◆ **REQUIRED WORK**
Rewrite the entries below so that each occurrence of "雪花算法" reads "Snowflake 算法", and keep everything else the same.

** DATASET EXTRACT follows **

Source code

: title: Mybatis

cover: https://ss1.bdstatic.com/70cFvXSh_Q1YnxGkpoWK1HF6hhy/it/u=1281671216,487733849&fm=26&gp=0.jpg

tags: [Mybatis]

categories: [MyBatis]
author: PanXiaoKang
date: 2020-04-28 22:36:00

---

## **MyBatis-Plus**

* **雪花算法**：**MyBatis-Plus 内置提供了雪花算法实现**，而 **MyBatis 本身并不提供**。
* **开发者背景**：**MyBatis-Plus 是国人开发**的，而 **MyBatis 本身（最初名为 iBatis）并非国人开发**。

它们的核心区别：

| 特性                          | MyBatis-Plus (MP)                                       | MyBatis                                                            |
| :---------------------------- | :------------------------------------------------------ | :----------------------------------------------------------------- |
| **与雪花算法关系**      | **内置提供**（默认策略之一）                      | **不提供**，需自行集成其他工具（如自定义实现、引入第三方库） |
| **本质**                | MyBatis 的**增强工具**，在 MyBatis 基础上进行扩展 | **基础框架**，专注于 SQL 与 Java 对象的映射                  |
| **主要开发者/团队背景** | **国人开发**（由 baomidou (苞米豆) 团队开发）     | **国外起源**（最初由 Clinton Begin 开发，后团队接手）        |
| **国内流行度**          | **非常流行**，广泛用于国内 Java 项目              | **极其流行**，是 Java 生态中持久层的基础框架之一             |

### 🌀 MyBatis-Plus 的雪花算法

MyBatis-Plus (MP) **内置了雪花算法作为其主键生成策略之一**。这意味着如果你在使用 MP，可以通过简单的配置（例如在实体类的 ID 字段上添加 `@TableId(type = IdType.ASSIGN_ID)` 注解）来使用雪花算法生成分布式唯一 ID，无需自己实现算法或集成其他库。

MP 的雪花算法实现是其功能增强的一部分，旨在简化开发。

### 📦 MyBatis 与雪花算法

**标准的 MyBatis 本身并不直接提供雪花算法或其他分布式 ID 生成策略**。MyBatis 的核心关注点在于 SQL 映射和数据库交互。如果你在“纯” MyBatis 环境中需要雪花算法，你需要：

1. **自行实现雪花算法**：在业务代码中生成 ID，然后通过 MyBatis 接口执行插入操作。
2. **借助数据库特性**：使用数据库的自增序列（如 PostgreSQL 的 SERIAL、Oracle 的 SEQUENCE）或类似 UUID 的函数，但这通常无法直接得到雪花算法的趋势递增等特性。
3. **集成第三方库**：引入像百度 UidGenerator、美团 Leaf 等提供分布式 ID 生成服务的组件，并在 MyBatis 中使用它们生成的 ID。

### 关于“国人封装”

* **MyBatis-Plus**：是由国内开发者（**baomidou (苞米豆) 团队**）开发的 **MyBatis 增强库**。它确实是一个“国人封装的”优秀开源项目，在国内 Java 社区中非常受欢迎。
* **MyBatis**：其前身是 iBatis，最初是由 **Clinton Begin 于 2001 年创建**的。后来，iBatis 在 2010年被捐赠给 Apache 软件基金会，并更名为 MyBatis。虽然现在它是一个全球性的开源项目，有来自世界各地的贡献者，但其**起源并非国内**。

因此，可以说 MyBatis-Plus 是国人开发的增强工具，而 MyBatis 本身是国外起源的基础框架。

** End of DATASET EXTRACT **

◆ **FINISHED TASK**
Source code

: title: Mybatis

cover: https://ss1.bdstatic.com/70cFvXSh_Q1YnxGkpoWK1HF6hhy/it/u=1281671216,487733849&fm=26&gp=0.jpg

tags: [Mybatis]

categories: [MyBatis]
author: PanXiaoKang
date: 2020-04-28 22:36:00

---

## **MyBatis-Plus**

* **Snowflake 算法**：**MyBatis-Plus 内置提供了Snowflake 算法实现**，而 **MyBatis 本身并不提供**。
* **开发者背景**：**MyBatis-Plus 是国人开发**的，而 **MyBatis 本身（最初名为 iBatis）并非国人开发**。

它们的核心区别：

| 特性                          | MyBatis-Plus (MP)                                       | MyBatis                                                            |
| :---------------------------- | :------------------------------------------------------ | :----------------------------------------------------------------- |
| **与Snowflake 算法关系**      | **内置提供**（默认策略之一）                      | **不提供**，需自行集成其他工具（如自定义实现、引入第三方库） |
| **本质**                | MyBatis 的**增强工具**，在 MyBatis 基础上进行扩展 | **基础框架**，专注于 SQL 与 Java 对象的映射                  |
| **主要开发者/团队背景** | **国人开发**（由 baomidou (苞米豆) 团队开发）     | **国外起源**（最初由 Clinton Begin 开发，后团队接手）        |
| **国内流行度**          | **非常流行**，广泛用于国内 Java 项目              | **极其流行**，是 Java 生态中持久层的基础框架之一             |

### 🌀 MyBatis-Plus 的Snowflake 算法

MyBatis-Plus (MP) **内置了Snowflake 算法作为其主键生成策略之一**。这意味着如果你在使用 MP，可以通过简单的配置（例如在实体类的 ID 字段上添加 `@TableId(type = IdType.ASSIGN_ID)` 注解）来使用Snowflake 算法生成分布式唯一 ID，无需自己实现算法或集成其他库。

MP 的Snowflake 算法实现是其功能增强的一部分，旨在简化开发。

### 📦 MyBatis 与Snowflake 算法

**标准的 MyBatis 本身并不直接提供Snowflake 算法或其他分布式 ID 生成策略**。MyBatis 的核心关注点在于 SQL 映射和数据库交互。如果你在“纯” MyBatis 环境中需要Snowflake 算法，你需要：

1. **自行实现Snowflake 算法**：在业务代码中生成 ID，然后通过 MyBatis 接口执行插入操作。
2. **借助数据库特性**：使用数据库的自增序列（如 PostgreSQL 的 SERIAL、Oracle 的 SEQUENCE）或类似 UUID 的函数，但这通常无法直接得到Snowflake 算法的趋势递增等特性。
3. **集成第三方库**：引入像百度 UidGenerator、美团 Leaf 等提供分布式 ID 生成服务的组件，并在 MyBatis 中使用它们生成的 ID。

### 关于“国人封装”

* **MyBatis-Plus**：是由国内开发者（**baomidou (苞米豆) 团队**）开发的 **MyBatis 增强库**。它确实是一个“国人封装的”优秀开源项目，在国内 Java 社区中非常受欢迎。
* **MyBatis**：其前身是 iBatis，最初是由 **Clinton Begin 于 2001 年创建**的。后来，iBatis 在 2010年被捐赠给 Apache 软件基金会，并更名为 MyBatis。虽然现在它是一个全球性的开源项目，有来自世界各地的贡献者，但其**起源并非国内**。

因此，可以说 MyBatis-Plus 是国人开发的增强工具，而 MyBatis 本身是国外起源的基础框架。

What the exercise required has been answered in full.